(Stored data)
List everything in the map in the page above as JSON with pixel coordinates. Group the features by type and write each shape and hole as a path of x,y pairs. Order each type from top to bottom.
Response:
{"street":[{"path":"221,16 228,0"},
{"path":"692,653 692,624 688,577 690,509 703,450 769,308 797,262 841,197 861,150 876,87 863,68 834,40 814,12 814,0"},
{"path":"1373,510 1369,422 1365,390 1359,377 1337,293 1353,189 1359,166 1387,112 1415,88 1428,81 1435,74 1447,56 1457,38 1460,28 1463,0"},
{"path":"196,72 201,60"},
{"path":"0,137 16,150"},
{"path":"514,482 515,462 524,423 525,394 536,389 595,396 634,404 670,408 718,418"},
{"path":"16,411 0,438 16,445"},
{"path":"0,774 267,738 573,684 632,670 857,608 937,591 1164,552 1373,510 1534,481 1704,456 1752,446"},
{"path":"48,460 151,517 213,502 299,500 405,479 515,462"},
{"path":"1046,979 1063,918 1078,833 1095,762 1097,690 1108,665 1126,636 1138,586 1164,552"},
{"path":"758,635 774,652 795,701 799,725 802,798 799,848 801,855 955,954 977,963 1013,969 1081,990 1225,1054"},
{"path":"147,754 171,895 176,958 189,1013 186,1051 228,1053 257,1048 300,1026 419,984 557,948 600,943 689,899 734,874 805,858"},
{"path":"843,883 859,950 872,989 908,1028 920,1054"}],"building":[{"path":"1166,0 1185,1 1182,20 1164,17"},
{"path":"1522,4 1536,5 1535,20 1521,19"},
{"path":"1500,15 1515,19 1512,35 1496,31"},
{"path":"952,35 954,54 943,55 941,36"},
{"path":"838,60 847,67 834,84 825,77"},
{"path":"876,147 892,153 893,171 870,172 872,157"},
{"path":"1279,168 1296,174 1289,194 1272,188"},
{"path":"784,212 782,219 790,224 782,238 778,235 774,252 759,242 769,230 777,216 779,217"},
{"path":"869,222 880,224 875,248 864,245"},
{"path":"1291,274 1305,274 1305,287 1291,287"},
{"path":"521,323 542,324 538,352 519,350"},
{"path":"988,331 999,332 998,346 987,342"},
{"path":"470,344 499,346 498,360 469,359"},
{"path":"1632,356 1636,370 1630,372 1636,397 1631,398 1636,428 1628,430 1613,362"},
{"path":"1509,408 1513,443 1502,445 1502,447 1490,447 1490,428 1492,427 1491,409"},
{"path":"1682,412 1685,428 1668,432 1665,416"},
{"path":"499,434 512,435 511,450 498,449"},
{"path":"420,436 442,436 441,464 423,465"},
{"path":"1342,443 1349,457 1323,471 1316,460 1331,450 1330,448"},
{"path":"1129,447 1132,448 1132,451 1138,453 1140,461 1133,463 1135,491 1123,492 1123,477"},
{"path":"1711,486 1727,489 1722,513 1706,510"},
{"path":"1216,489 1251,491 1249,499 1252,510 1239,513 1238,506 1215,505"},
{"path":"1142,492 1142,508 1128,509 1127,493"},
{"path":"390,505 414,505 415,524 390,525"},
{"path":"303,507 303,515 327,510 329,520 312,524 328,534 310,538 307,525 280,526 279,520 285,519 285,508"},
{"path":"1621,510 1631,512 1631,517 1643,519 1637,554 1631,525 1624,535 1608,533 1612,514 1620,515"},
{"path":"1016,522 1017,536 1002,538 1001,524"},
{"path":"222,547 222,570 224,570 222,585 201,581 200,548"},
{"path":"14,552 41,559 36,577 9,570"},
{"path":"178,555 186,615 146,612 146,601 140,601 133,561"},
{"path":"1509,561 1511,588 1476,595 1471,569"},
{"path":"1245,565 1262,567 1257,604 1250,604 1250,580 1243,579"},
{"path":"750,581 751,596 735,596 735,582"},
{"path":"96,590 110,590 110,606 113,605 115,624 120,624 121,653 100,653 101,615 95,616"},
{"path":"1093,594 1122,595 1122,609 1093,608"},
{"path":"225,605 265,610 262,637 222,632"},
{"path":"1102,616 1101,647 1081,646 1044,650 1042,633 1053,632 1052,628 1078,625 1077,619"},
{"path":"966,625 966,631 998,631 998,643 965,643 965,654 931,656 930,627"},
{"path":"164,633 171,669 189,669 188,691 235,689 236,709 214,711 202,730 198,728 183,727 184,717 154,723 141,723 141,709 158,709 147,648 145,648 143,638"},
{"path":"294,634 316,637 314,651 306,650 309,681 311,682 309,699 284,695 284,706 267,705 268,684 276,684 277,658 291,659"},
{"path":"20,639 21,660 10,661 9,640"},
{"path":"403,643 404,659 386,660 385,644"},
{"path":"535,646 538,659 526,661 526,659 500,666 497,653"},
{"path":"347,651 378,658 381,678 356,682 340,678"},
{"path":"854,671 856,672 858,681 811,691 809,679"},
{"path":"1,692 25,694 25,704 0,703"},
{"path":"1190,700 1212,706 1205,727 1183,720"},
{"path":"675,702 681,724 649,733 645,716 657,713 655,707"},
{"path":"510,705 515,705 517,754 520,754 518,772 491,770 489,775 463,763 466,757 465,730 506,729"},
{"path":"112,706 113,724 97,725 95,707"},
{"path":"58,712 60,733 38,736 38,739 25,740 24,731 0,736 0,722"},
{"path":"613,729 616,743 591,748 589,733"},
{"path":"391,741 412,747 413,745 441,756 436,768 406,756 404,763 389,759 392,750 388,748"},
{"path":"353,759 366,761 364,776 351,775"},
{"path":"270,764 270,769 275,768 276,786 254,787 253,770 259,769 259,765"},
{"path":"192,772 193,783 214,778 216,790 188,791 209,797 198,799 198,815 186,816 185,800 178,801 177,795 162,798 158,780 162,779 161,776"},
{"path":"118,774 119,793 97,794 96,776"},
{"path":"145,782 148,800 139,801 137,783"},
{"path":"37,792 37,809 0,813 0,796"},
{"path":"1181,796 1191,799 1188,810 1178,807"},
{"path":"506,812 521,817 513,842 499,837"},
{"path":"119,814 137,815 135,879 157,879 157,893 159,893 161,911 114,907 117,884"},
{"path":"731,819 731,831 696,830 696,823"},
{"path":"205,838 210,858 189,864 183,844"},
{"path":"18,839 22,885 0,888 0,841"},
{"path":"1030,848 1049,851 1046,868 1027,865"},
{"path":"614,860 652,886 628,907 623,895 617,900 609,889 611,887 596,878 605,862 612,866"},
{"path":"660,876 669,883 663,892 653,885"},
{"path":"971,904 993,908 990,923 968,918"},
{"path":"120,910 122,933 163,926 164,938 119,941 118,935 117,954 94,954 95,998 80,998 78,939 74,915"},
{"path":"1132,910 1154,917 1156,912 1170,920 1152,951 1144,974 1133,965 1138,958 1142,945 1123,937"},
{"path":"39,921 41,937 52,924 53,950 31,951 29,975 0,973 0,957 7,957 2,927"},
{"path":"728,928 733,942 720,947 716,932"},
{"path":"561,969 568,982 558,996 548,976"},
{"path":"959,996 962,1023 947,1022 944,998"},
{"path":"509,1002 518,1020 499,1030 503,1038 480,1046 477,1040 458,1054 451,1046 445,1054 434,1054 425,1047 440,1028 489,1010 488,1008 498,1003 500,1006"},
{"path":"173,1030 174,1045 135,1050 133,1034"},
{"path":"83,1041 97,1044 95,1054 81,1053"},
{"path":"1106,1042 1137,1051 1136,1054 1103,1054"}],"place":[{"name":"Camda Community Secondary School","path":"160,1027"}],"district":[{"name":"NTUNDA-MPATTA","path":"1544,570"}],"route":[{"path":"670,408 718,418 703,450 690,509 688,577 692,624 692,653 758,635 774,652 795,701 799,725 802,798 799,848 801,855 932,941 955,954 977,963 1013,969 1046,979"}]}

• WHAT THE TASK ASKS:
Would you please give the data above again, exactly as it appears?

• WRITTEN RESPONSE:
List everything in the map in the page above as JSON with pixel coordinates. Group the features by type and write each shape and hole as a path of x,y pairs. Order each type from top to bottom.
Response:
{"street":[{"path":"221,16 228,0"},
{"path":"692,653 692,624 688,577 690,509 703,450 769,308 797,262 841,197 861,150 876,87 863,68 834,40 814,12 814,0"},
{"path":"1373,510 1369,422 1365,390 1359,377 1337,293 1353,189 1359,166 1387,112 1415,88 1428,81 1435,74 1447,56 1457,38 1460,28 1463,0"},
{"path":"196,72 201,60"},
{"path":"0,137 16,150"},
{"path":"514,482 515,462 524,423 525,394 536,389 595,396 634,404 670,408 718,418"},
{"path":"16,411 0,438 16,445"},
{"path":"0,774 267,738 573,684 632,670 857,608 937,591 1164,552 1373,510 1534,481 1704,456 1752,446"},
{"path":"48,460 151,517 213,502 299,500 405,479 515,462"},
{"path":"1046,979 1063,918 1078,833 1095,762 1097,690 1108,665 1126,636 1138,586 1164,552"},
{"path":"758,635 774,652 795,701 799,725 802,798 799,848 801,855 955,954 977,963 1013,969 1081,990 1225,1054"},
{"path":"147,754 171,895 176,958 189,1013 186,1051 228,1053 257,1048 300,1026 419,984 557,948 600,943 689,899 734,874 805,858"},
{"path":"843,883 859,950 872,989 908,1028 920,1054"}],"building":[{"path":"1166,0 1185,1 1182,20 1164,17"},
{"path":"1522,4 1536,5 1535,20 1521,19"},
{"path":"1500,15 1515,19 1512,35 1496,31"},
{"path":"952,35 954,54 943,55 941,36"},
{"path":"838,60 847,67 834,84 825,77"},
{"path":"876,147 892,153 893,171 870,172 872,157"},
{"path":"1279,168 1296,174 1289,194 1272,188"},
{"path":"784,212 782,219 790,224 782,238 778,235 774,252 759,242 769,230 777,216 779,217"},
{"path":"869,222 880,224 875,248 864,245"},
{"path":"1291,274 1305,274 1305,287 1291,287"},
{"path":"521,323 542,324 538,352 519,350"},
{"path":"988,331 999,332 998,346 987,342"},
{"path":"470,344 499,346 498,360 469,359"},
{"path":"1632,356 1636,370 1630,372 1636,397 1631,398 1636,428 1628,430 1613,362"},
{"path":"1509,408 1513,443 1502,445 1502,447 1490,447 1490,428 1492,427 1491,409"},
{"path":"1682,412 1685,428 1668,432 1665,416"},
{"path":"499,434 512,435 511,450 498,449"},
{"path":"420,436 442,436 441,464 423,465"},
{"path":"1342,443 1349,457 1323,471 1316,460 1331,450 1330,448"},
{"path":"1129,447 1132,448 1132,451 1138,453 1140,461 1133,463 1135,491 1123,492 1123,477"},
{"path":"1711,486 1727,489 1722,513 1706,510"},
{"path":"1216,489 1251,491 1249,499 1252,510 1239,513 1238,506 1215,505"},
{"path":"1142,492 1142,508 1128,509 1127,493"},
{"path":"390,505 414,505 415,524 390,525"},
{"path":"303,507 303,515 327,510 329,520 312,524 328,534 310,538 307,525 280,526 279,520 285,519 285,508"},
{"path":"1621,510 1631,512 1631,517 1643,519 1637,554 1631,525 1624,535 1608,533 1612,514 1620,515"},
{"path":"1016,522 1017,536 1002,538 1001,524"},
{"path":"222,547 222,570 224,570 222,585 201,581 200,548"},
{"path":"14,552 41,559 36,577 9,570"},
{"path":"178,555 186,615 146,612 146,601 140,601 133,561"},
{"path":"1509,561 1511,588 1476,595 1471,569"},
{"path":"1245,565 1262,567 1257,604 1250,604 1250,580 1243,579"},
{"path":"750,581 751,596 735,596 735,582"},
{"path":"96,590 110,590 110,606 113,605 115,624 120,624 121,653 100,653 101,615 95,616"},
{"path":"1093,594 1122,595 1122,609 1093,608"},
{"path":"225,605 265,610 262,637 222,632"},
{"path":"1102,616 1101,647 1081,646 1044,650 1042,633 1053,632 1052,628 1078,625 1077,619"},
{"path":"966,625 966,631 998,631 998,643 965,643 965,654 931,656 930,627"},
{"path":"164,633 171,669 189,669 188,691 235,689 236,709 214,711 202,730 198,728 183,727 184,717 154,723 141,723 141,709 158,709 147,648 145,648 143,638"},
{"path":"294,634 316,637 314,651 306,650 309,681 311,682 309,699 284,695 284,706 267,705 268,684 276,684 277,658 291,659"},
{"path":"20,639 21,660 10,661 9,640"},
{"path":"403,643 404,659 386,660 385,644"},
{"path":"535,646 538,659 526,661 526,659 500,666 497,653"},
{"path":"347,651 378,658 381,678 356,682 340,678"},
{"path":"854,671 856,672 858,681 811,691 809,679"},
{"path":"1,692 25,694 25,704 0,703"},
{"path":"1190,700 1212,706 1205,727 1183,720"},
{"path":"675,702 681,724 649,733 645,716 657,713 655,707"},
{"path":"510,705 515,705 517,754 520,754 518,772 491,770 489,775 463,763 466,757 465,730 506,729"},
{"path":"112,706 113,724 97,725 95,707"},
{"path":"58,712 60,733 38,736 38,739 25,740 24,731 0,736 0,722"},
{"path":"613,729 616,743 591,748 589,733"},
{"path":"391,741 412,747 413,745 441,756 436,768 406,756 404,763 389,759 392,750 388,748"},
{"path":"353,759 366,761 364,776 351,775"},
{"path":"270,764 270,769 275,768 276,786 254,787 253,770 259,769 259,765"},
{"path":"192,772 193,783 214,778 216,790 188,791 209,797 198,799 198,815 186,816 185,800 178,801 177,795 162,798 158,780 162,779 161,776"},
{"path":"118,774 119,793 97,794 96,776"},
{"path":"145,782 148,800 139,801 137,783"},
{"path":"37,792 37,809 0,813 0,796"},
{"path":"1181,796 1191,799 1188,810 1178,807"},
{"path":"506,812 521,817 513,842 499,837"},
{"path":"119,814 137,815 135,879 157,879 157,893 159,893 161,911 114,907 117,884"},
{"path":"731,819 731,831 696,830 696,823"},
{"path":"205,838 210,858 189,864 183,844"},
{"path":"18,839 22,885 0,888 0,841"},
{"path":"1030,848 1049,851 1046,868 1027,865"},
{"path":"614,860 652,886 628,907 623,895 617,900 609,889 611,887 596,878 605,862 612,866"},
{"path":"660,876 669,883 663,892 653,885"},
{"path":"971,904 993,908 990,923 968,918"},
{"path":"120,910 122,933 163,926 164,938 119,941 118,935 117,954 94,954 95,998 80,998 78,939 74,915"},
{"path":"1132,910 1154,917 1156,912 1170,920 1152,951 1144,974 1133,965 1138,958 1142,945 1123,937"},
{"path":"39,921 41,937 52,924 53,950 31,951 29,975 0,973 0,957 7,957 2,927"},
{"path":"728,928 733,942 720,947 716,932"},
{"path":"561,969 568,982 558,996 548,976"},
{"path":"959,996 962,1023 947,1022 944,998"},
{"path":"509,1002 518,1020 499,1030 503,1038 480,1046 477,1040 458,1054 451,1046 445,1054 434,1054 425,1047 440,1028 489,1010 488,1008 498,1003 500,1006"},
{"path":"173,1030 174,1045 135,1050 133,1034"},
{"path":"83,1041 97,1044 95,1054 81,1053"},
{"path":"1106,1042 1137,1051 1136,1054 1103,1054"}],"place":[{"name":"Camda Community Secondary School","path":"160,1027"}],"district":[{"name":"NTUNDA-MPATTA","path":"1544,570"}],"route":[{"path":"670,408 718,418 703,450 690,509 688,577 692,624 692,653 758,635 774,652 795,701 799,725 802,798 799,848 801,855 932,941 955,954 977,963 1013,969 1046,979"}]}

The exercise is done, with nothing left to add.